#### [YOUR INSTRUCTIONS]
Look through the records below and copy each line that includes the word "lines".

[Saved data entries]

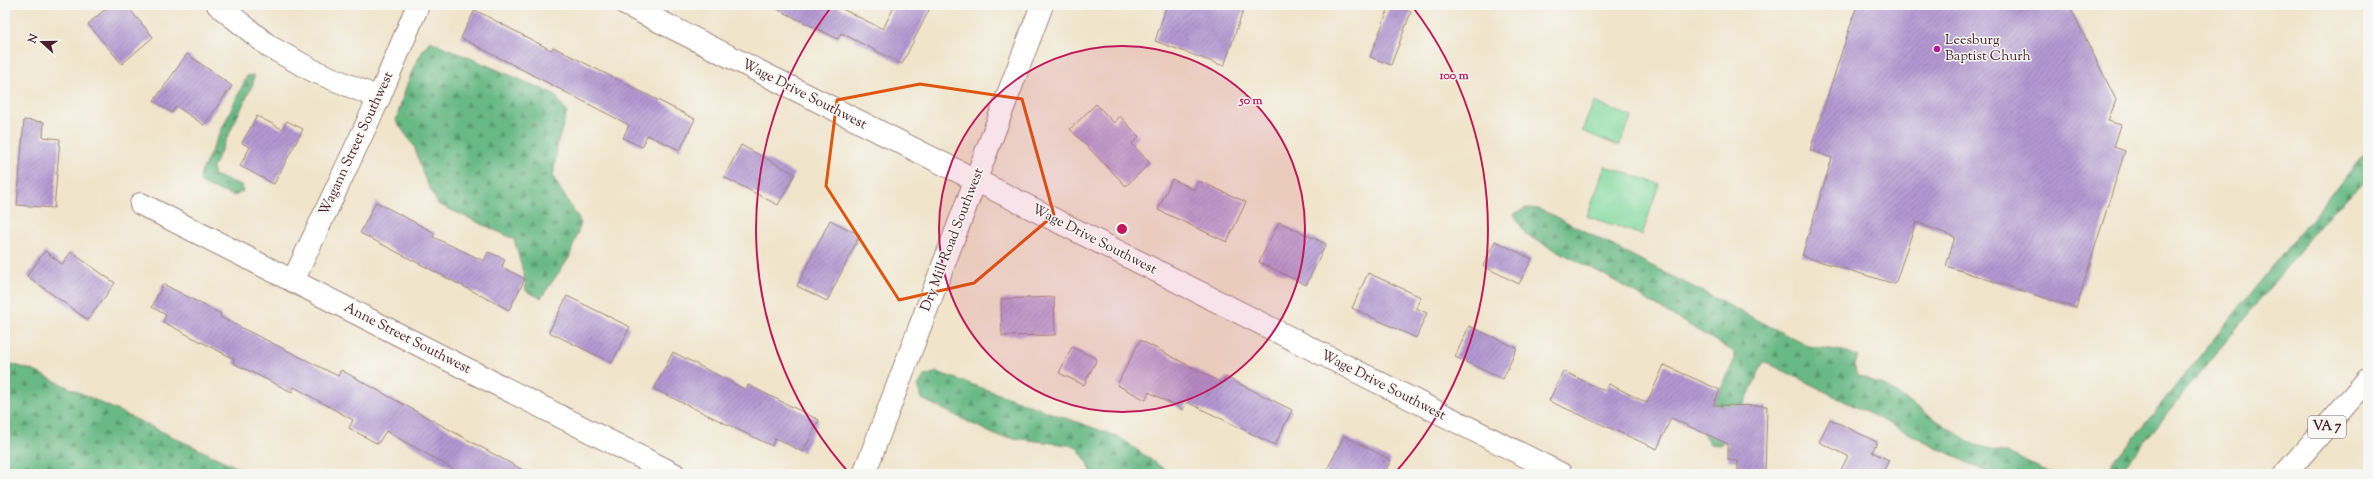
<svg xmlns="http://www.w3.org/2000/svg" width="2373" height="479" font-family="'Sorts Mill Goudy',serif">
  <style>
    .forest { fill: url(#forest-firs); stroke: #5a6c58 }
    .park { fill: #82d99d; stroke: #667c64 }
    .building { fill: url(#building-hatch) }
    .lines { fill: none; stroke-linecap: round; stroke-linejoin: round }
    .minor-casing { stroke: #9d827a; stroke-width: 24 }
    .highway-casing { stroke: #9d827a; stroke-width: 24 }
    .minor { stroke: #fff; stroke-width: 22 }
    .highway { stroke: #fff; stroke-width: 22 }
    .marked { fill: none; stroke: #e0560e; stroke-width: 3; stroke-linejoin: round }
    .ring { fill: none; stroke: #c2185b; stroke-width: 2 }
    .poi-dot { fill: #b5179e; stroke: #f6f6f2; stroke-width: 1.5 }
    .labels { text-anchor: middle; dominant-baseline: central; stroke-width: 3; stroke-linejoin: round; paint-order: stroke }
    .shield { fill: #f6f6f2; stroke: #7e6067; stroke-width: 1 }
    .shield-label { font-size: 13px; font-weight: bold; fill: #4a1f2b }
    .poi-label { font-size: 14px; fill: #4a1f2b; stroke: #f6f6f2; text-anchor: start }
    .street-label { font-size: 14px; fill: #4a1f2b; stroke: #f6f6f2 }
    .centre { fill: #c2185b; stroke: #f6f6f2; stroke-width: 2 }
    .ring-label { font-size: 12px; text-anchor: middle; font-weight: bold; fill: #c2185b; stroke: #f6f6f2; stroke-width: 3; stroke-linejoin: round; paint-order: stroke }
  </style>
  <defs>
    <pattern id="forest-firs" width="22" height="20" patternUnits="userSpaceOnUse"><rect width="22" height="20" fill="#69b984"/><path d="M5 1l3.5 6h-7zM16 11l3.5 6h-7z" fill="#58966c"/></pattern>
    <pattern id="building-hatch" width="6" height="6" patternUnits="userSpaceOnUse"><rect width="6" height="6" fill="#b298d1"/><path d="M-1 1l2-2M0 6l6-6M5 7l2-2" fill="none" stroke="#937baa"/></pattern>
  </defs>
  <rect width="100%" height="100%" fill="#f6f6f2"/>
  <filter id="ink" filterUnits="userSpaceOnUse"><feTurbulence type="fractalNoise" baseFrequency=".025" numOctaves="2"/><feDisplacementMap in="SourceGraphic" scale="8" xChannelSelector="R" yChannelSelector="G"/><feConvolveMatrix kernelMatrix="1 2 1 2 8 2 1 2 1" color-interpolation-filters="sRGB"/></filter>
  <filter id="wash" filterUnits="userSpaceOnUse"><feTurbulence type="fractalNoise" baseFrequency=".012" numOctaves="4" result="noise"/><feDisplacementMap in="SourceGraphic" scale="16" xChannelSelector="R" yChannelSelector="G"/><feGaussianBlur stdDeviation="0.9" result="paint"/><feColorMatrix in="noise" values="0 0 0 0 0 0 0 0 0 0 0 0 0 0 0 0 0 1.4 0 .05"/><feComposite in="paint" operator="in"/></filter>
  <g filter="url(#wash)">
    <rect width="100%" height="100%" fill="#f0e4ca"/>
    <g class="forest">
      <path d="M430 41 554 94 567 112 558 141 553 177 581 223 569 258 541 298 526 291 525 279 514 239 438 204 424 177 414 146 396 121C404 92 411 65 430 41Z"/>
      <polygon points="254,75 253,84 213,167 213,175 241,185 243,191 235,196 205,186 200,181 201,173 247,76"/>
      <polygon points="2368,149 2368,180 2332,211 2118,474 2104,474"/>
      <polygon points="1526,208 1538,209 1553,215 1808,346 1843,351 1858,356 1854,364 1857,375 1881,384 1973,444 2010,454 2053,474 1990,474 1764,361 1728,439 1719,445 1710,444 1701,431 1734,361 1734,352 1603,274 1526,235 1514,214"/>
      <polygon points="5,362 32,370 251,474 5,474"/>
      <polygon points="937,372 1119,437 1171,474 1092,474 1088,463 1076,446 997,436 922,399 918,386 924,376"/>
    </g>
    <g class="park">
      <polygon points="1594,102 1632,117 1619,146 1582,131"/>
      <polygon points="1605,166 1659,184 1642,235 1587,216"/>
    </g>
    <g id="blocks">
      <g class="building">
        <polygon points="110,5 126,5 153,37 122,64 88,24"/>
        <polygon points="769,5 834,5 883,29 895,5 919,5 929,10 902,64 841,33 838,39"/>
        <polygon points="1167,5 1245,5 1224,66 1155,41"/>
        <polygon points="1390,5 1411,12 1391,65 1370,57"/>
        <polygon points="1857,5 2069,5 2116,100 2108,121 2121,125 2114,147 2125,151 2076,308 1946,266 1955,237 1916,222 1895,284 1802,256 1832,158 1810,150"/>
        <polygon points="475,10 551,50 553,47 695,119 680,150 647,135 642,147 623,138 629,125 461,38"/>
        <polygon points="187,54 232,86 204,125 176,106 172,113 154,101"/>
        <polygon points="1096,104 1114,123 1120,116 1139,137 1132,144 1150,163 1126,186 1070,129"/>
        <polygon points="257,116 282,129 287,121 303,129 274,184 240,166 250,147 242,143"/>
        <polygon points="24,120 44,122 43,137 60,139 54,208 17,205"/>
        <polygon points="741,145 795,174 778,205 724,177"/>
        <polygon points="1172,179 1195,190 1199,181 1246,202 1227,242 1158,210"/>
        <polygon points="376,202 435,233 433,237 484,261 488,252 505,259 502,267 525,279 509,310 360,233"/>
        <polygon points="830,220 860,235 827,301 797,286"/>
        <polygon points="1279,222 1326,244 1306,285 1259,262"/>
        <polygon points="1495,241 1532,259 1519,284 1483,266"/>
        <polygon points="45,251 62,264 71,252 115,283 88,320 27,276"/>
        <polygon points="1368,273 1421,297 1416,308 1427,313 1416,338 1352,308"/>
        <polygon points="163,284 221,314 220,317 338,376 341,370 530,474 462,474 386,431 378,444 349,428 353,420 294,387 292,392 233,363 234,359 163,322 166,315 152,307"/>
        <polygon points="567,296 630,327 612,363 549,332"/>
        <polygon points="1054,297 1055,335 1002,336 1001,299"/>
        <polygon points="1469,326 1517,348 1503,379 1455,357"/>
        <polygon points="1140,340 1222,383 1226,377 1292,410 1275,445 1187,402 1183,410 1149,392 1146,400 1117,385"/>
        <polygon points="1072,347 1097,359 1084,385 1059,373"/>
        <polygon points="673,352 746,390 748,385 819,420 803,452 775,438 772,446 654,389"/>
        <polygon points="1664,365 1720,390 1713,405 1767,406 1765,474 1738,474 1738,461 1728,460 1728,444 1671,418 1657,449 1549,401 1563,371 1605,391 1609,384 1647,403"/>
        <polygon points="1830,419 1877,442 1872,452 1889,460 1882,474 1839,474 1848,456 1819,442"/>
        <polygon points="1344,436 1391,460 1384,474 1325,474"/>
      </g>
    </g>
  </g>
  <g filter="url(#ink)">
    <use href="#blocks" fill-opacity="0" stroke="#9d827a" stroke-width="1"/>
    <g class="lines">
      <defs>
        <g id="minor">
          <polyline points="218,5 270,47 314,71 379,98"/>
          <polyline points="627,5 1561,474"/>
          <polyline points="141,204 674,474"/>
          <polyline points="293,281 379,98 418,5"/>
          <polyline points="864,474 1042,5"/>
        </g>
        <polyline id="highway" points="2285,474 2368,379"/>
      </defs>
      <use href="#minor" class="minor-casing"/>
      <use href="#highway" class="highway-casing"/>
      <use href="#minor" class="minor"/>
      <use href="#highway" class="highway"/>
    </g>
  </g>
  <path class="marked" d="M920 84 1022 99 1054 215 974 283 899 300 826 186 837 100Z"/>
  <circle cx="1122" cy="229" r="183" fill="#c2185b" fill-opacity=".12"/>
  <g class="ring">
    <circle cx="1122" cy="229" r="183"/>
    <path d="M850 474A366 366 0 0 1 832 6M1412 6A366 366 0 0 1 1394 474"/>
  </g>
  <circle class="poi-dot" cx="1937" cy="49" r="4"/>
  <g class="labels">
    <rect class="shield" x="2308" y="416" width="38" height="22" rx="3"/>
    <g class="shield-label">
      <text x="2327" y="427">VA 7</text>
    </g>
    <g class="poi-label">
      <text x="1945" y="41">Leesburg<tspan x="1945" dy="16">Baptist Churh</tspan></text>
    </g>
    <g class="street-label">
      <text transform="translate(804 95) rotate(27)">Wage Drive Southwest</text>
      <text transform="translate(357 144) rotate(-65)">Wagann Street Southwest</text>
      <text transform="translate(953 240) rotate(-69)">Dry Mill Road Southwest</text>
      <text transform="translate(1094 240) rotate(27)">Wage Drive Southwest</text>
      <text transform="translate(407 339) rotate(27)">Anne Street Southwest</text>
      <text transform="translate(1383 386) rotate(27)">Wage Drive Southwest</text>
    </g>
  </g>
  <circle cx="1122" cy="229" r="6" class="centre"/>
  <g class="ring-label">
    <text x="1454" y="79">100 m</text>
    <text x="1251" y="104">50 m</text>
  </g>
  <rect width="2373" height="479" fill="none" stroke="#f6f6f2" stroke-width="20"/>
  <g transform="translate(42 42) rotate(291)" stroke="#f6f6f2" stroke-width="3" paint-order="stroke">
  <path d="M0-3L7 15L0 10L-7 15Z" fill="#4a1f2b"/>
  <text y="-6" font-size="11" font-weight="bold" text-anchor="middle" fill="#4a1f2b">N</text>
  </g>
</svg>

* * *

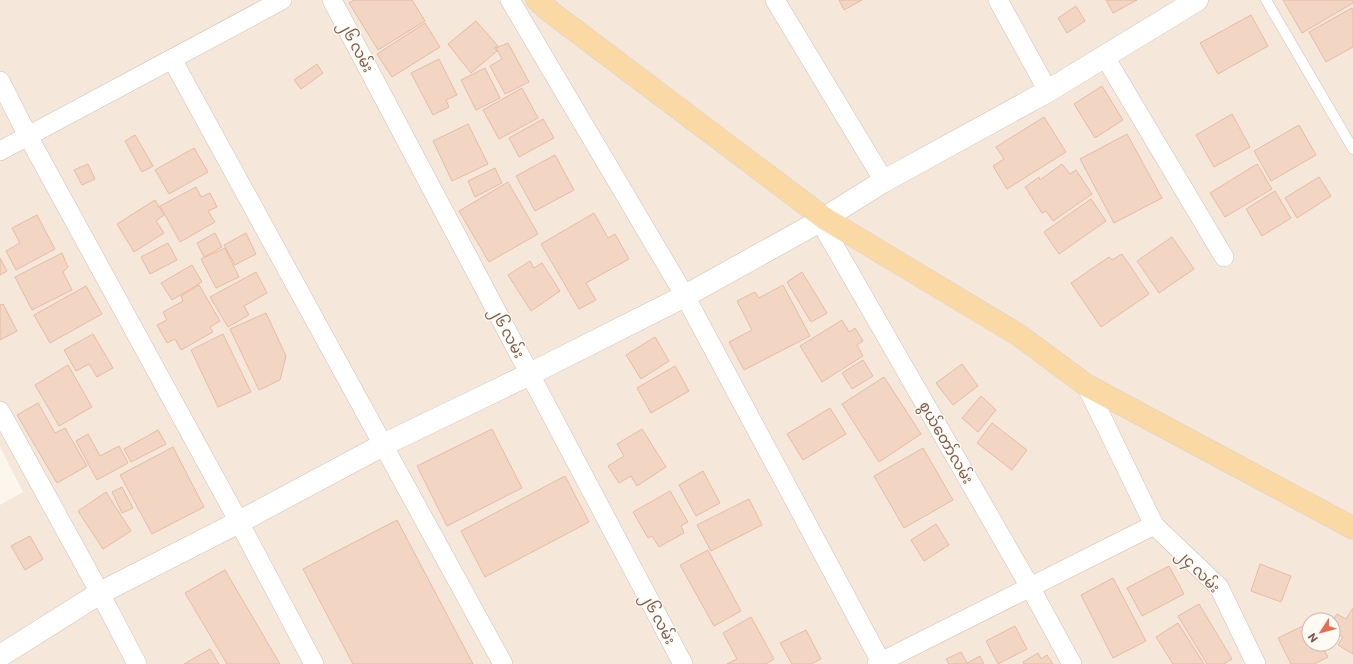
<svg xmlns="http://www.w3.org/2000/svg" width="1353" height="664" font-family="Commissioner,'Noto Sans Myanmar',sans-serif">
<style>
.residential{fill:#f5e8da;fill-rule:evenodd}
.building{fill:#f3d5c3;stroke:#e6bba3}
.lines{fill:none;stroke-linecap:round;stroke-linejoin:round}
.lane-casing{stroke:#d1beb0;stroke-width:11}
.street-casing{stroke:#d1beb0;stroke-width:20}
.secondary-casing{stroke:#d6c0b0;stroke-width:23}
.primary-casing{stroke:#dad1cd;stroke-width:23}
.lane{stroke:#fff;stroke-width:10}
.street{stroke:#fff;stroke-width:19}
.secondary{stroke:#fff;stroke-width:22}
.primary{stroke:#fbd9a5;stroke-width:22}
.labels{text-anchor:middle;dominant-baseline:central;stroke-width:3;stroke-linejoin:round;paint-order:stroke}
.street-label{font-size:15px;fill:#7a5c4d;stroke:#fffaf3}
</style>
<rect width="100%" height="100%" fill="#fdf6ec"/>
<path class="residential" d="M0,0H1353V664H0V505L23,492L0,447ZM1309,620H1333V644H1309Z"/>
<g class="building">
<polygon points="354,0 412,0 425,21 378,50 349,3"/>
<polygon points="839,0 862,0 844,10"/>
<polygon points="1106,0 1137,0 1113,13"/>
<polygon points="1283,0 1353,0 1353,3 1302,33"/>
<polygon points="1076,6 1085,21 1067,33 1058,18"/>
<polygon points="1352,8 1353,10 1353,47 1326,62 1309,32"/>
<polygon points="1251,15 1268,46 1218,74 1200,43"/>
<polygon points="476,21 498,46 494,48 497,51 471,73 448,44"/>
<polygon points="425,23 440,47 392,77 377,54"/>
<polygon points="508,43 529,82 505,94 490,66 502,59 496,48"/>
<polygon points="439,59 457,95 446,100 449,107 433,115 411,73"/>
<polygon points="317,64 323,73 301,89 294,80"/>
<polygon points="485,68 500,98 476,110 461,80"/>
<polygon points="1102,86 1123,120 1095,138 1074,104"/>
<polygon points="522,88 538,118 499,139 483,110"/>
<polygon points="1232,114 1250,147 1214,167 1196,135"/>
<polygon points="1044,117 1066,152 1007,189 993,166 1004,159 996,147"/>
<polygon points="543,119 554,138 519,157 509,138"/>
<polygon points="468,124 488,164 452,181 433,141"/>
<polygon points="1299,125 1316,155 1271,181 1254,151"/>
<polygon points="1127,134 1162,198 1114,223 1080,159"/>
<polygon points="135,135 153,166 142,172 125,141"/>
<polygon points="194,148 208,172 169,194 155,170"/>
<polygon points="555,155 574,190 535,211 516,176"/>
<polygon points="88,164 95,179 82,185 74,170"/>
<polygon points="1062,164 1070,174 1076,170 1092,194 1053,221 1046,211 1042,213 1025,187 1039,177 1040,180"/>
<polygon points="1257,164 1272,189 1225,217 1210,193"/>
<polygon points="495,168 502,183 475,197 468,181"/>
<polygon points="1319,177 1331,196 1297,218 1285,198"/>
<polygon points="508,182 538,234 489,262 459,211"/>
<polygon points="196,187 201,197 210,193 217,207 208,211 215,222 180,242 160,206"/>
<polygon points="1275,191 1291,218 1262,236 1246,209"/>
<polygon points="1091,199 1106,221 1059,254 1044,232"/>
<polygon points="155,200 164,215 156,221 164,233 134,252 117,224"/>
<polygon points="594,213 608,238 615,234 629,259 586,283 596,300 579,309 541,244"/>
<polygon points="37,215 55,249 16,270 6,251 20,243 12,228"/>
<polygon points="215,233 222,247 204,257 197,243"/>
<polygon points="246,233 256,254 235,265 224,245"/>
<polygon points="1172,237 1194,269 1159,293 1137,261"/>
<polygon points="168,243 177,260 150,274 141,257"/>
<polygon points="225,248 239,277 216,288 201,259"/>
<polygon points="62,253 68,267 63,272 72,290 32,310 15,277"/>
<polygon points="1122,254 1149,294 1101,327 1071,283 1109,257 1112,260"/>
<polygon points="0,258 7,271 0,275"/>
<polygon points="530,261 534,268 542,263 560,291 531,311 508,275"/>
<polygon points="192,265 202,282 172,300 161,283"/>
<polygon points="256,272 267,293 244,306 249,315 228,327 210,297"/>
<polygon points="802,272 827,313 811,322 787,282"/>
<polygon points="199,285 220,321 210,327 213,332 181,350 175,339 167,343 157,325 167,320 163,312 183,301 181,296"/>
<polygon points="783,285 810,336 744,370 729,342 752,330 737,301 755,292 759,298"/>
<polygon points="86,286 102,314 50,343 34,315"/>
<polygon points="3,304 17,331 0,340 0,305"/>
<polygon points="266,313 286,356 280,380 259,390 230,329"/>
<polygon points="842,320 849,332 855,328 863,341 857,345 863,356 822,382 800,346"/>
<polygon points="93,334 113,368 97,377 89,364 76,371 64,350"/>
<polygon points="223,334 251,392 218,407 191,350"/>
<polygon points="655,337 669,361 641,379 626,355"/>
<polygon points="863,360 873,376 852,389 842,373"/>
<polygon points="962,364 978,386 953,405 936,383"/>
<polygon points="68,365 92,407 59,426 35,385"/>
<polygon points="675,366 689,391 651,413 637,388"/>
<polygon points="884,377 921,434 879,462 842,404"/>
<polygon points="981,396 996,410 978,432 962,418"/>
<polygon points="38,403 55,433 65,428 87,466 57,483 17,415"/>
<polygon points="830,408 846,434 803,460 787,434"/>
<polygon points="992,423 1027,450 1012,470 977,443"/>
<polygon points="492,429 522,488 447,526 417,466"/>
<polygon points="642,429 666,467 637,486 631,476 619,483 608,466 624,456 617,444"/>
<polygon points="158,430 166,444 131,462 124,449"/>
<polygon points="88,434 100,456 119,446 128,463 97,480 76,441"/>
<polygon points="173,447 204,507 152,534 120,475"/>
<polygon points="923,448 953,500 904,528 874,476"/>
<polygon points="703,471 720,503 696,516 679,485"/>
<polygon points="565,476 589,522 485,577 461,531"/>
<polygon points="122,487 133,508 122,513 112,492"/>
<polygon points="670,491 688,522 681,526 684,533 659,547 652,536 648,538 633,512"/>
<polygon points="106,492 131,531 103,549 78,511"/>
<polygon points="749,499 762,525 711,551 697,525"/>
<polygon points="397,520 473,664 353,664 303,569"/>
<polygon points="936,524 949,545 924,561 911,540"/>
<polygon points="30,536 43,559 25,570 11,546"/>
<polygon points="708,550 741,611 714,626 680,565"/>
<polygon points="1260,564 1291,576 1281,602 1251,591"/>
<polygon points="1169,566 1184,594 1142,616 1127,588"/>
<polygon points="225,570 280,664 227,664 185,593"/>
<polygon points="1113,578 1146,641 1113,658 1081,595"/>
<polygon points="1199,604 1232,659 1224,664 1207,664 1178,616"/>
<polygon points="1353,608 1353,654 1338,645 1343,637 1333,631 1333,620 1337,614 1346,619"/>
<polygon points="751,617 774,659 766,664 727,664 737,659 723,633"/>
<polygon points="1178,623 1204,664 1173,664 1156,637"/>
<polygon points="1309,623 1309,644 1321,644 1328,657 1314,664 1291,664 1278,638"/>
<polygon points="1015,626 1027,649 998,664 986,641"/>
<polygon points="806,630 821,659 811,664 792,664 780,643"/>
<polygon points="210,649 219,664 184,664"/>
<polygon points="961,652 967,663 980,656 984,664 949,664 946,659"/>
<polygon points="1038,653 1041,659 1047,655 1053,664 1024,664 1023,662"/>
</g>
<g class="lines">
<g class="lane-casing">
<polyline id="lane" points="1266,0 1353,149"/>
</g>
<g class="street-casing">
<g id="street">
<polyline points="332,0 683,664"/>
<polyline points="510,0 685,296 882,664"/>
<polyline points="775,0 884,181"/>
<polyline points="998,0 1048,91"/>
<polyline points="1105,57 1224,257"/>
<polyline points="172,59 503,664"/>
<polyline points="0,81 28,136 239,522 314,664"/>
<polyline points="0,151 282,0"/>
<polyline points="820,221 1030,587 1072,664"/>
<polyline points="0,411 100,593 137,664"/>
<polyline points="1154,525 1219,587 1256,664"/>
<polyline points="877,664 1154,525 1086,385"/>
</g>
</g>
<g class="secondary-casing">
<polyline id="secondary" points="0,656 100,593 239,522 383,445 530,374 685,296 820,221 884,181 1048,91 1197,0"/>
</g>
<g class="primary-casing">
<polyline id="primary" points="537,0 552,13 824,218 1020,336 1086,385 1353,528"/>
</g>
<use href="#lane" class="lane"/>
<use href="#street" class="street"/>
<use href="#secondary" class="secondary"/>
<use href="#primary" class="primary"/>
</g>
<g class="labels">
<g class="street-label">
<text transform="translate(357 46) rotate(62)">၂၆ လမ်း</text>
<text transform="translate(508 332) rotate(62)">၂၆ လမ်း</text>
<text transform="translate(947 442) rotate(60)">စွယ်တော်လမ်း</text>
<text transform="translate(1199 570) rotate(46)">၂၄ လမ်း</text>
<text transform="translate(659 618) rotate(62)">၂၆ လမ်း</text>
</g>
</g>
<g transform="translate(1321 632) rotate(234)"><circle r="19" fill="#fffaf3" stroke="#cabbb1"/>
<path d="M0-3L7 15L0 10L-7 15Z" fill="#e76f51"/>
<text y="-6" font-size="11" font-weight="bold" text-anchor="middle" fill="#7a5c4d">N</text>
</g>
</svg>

#### [WRITTEN ANSWER]
    .lines { fill: none; stroke-linecap: round; stroke-linejoin: round }
    <g class="lines">
.lines{fill:none;stroke-linecap:round;stroke-linejoin:round}
<g class="lines">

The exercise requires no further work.